We describe an algorithm that identifies families of genes with similar nucleotide patterns and hopefully similar function. The procedure assumes a hidden Markov model (HMM) for the evolution of the DNA sequence. Typically, HMM segmentation methods assume that the observed process - here the DNA sequence - evolves independently given the unobserved Markov chain which locates the position of the family members. However, this assumption does not properly account for the additional short-range structure that is often evident in DNA sequences. Additionally, HMM-based classification methods attempt to allocate regions of DNA to a known number of possible families. Our algorithm is more general in that it determines the number of statistically significant families and their distinctive (complex) nucleotide patterns.
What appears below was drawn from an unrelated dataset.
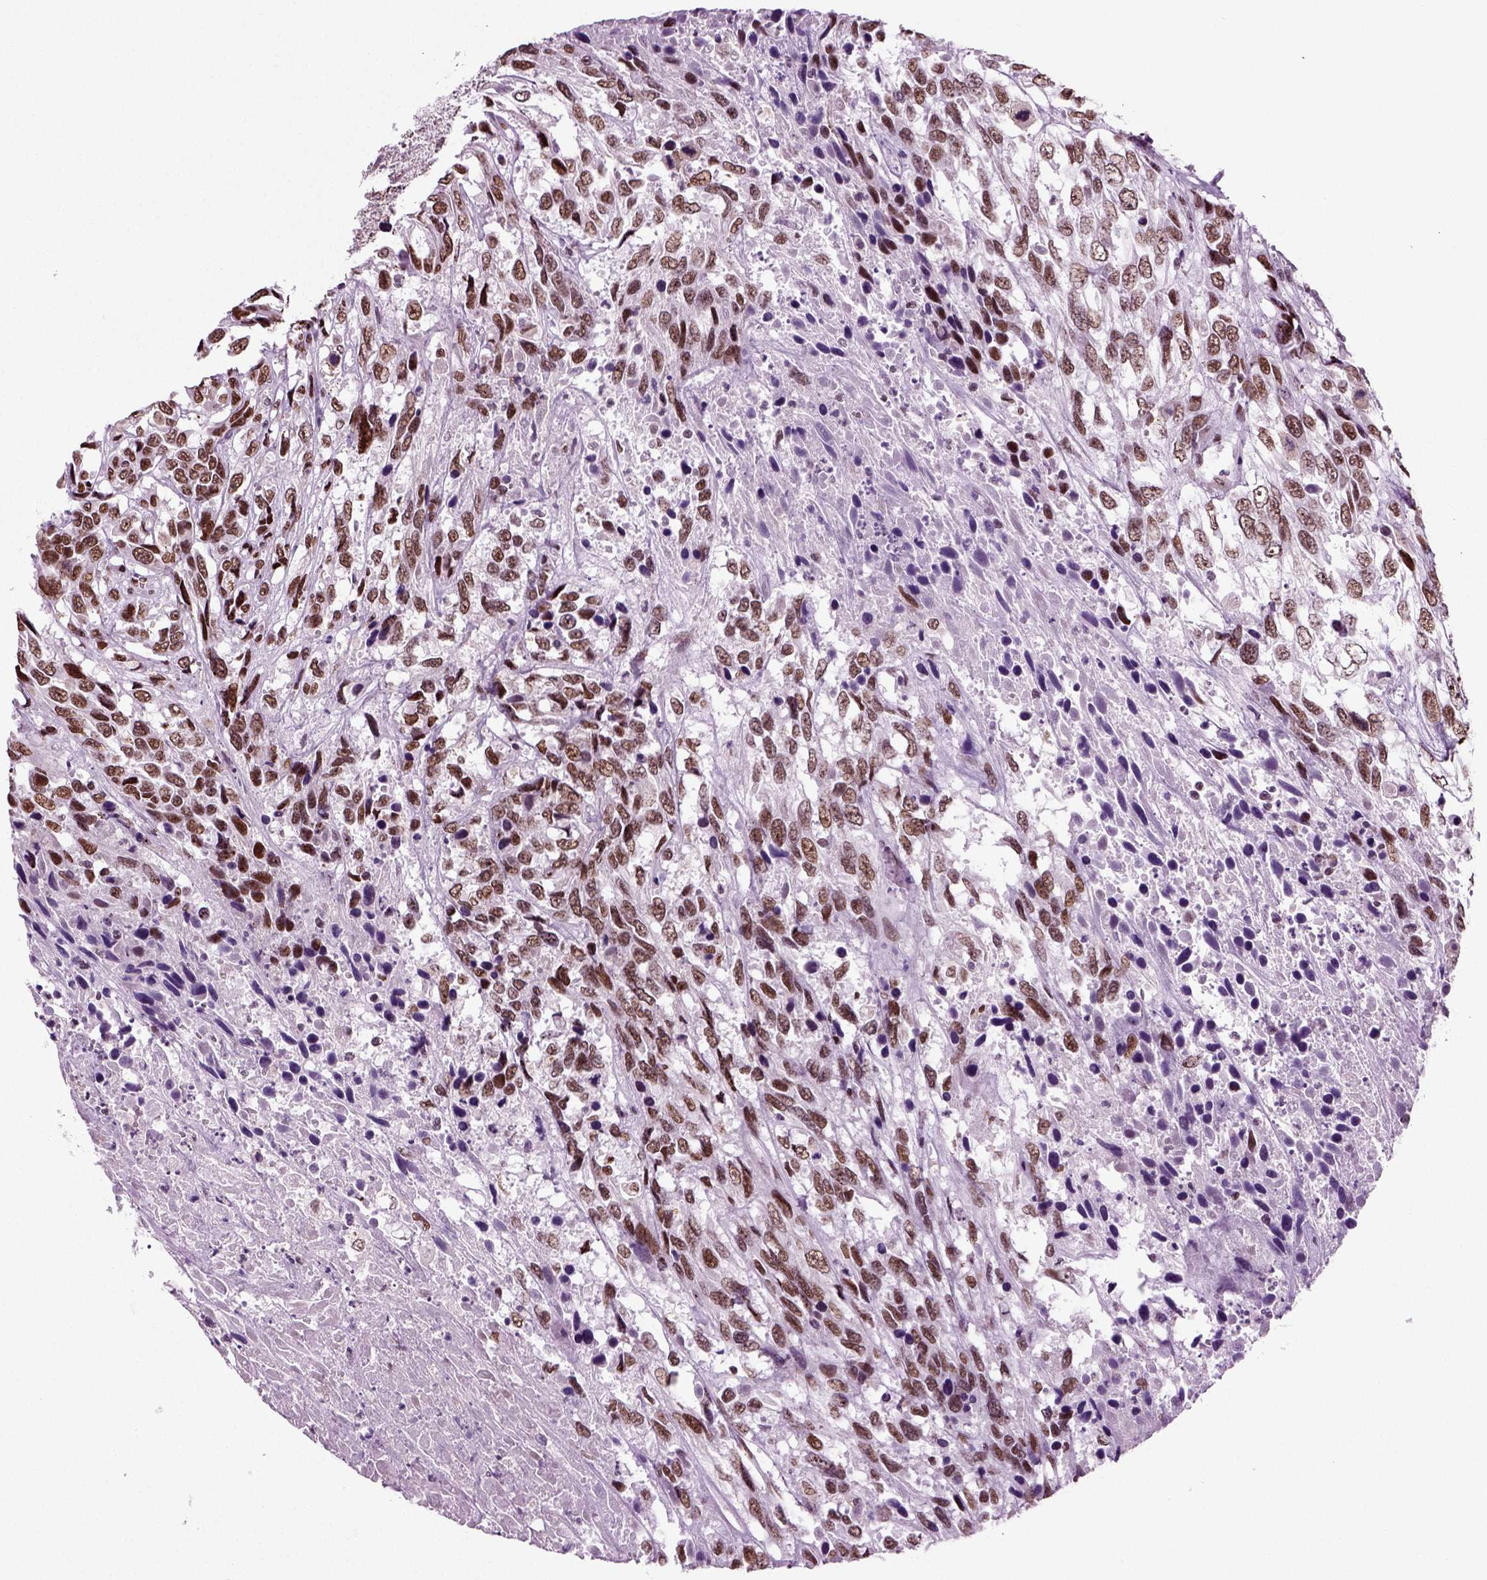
{"staining": {"intensity": "moderate", "quantity": ">75%", "location": "nuclear"}, "tissue": "urothelial cancer", "cell_type": "Tumor cells", "image_type": "cancer", "snomed": [{"axis": "morphology", "description": "Urothelial carcinoma, High grade"}, {"axis": "topography", "description": "Urinary bladder"}], "caption": "The micrograph reveals staining of urothelial cancer, revealing moderate nuclear protein expression (brown color) within tumor cells. (IHC, brightfield microscopy, high magnification).", "gene": "RCOR3", "patient": {"sex": "female", "age": 70}}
In this work, we adopt a Bayesian approach to inference which allows us to take full account of the uncertainty in the locations and the composition of the various gene families. It also permits the incorporation of prior knowledge about these unknowns and provides a coherent framework for model comparison/selection. The complex structure of this model precludes a fully analytic treatment and we therefore use modern computationally intensive statistical techniques. Markov chain Monte Carlo (MCMC) algorithms are ideally suited to such problems and, in particular, we use trans-dimensional MCMC to explore both the parameter and model space.
We illustrate the general method by investigating the structure of the bacteriophage lambda genome, a common benchmark sequence used for the comparison of statistical segmentation algorithms.